State Police investigate alleged missing Youngsville police evidence

Youngsville Mayor Wilson Viator has asked State Police to investigate allegations of missing and mishandled evidence at the city’s Police Department.

State Police spokesman Trooper Brooks David confirmed Tuesday that investigators are reviewing the allegations, but he had few details.

“They just started looking into it,” David said.

Viator said he decided to contact State Police following a June City Council meeting during which former Youngsville officers Christopher Navarre and Leonard Verni alleged problems in the way the department handles evidence.

“I don’t understand why evidence is walking off from the evidence room,” Verni told council members, according to minutes from the June 12 meeting. “I’m not going to go to prison for anyone, and that is what’s going to happen.”

Navarre left the department before the June 12 meeting, and Viator said Verni was fired within a few days after he spoke up about issues at the department.

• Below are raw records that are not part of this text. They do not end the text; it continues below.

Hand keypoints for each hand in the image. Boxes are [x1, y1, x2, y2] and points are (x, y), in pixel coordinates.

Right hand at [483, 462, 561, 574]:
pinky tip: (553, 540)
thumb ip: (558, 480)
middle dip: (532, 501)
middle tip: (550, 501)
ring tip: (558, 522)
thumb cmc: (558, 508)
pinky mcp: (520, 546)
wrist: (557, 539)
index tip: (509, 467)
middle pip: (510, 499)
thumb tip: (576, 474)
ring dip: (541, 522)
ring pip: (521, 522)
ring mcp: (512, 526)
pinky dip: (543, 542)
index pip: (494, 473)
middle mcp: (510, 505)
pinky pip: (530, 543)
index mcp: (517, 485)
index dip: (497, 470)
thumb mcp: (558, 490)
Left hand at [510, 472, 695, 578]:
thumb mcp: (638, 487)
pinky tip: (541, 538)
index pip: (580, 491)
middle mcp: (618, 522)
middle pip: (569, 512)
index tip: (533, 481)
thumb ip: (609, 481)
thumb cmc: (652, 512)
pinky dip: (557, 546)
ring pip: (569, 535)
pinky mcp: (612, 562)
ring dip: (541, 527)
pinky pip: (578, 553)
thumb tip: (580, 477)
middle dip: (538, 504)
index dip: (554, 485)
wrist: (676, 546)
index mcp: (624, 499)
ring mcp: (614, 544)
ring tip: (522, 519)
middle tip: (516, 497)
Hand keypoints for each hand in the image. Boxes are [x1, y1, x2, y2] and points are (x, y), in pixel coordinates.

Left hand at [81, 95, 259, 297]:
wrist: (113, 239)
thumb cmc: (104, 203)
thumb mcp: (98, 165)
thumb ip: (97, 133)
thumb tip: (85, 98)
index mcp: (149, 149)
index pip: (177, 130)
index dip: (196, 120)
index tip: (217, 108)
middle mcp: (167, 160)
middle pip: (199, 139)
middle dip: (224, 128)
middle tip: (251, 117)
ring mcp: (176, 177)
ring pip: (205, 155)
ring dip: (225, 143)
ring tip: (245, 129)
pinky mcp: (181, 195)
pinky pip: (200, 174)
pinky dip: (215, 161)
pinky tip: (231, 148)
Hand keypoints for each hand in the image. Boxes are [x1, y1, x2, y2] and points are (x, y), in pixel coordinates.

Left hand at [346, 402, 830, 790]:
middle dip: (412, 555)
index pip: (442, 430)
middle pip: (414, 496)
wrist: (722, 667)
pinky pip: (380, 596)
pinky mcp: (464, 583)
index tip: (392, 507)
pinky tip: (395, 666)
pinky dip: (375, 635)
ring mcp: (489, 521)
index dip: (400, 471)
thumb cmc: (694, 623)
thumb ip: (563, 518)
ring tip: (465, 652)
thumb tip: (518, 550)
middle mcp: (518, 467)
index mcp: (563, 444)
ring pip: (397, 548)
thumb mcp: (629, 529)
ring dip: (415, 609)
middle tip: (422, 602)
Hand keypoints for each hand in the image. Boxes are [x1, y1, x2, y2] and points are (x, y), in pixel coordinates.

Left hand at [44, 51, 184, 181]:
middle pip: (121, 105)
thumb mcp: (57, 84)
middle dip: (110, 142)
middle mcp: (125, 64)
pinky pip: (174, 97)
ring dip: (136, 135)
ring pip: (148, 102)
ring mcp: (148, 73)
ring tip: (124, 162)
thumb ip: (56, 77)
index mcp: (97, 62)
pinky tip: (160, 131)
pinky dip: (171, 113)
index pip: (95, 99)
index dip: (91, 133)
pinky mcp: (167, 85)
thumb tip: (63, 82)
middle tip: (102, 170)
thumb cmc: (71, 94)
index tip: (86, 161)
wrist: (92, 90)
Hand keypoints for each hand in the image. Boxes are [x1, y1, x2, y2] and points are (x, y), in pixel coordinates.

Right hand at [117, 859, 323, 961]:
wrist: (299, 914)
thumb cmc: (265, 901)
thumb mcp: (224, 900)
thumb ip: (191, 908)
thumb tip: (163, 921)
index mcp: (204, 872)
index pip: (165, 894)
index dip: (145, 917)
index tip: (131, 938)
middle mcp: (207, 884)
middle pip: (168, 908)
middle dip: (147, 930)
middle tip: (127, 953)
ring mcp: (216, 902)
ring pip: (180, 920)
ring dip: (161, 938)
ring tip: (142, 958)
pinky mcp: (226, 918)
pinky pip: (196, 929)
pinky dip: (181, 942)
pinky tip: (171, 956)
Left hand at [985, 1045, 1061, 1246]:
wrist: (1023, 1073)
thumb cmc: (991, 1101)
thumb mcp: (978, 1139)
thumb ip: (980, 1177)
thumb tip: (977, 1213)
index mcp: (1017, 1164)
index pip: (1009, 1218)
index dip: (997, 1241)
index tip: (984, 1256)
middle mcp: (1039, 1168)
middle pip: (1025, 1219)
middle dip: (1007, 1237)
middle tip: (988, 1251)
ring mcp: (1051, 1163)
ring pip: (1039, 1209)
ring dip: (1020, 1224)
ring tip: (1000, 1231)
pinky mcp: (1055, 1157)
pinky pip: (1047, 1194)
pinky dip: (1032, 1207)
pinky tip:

Youngsville Police Chief Earl Menard did not return two messages left at the department Tuesday.

Viator and Menard have been at odds in recent years, but the mayor said his request for State Police to review evidence handling at the department was driven purely by concern about whether the city is following proper procedures.

“I don’t want anybody saying Wilson did this because of politics,” Viator said. “I did this to cover my butt.”

Viator said he met with City Attorney George Knox after the June 12 meeting, and they decided to send State Police a letter informing the agency about the allegations, as well as a transcript of the council meeting.

“I was very concerned about it when I heard about it,” Viator said.

There were no specifics offered at the council meeting on missing or mishandled evidence, and Viator said he was familiar with the allegations only in a general sense.

Navarre and Verni could not be reached for comment Tuesday.

Their comments at the council meeting also delved into internal strife at the department.

“In the law enforcement community, people are scared of this place because they know how that office is run,” Navarre said, according to the minutes.

Viator, who has limited oversight of Menard because the chief is elected, said the city’s Police Department has had a chronic issue with staying fully staffed.

“He goes through police officers like a knife goes through butter,” Viator said.

Despite those issues, Viator said he hopes State Police investigators don’t find anything amiss in the department’s evidence room.

“That puts a black eye on everybody when that happens,” the mayor said.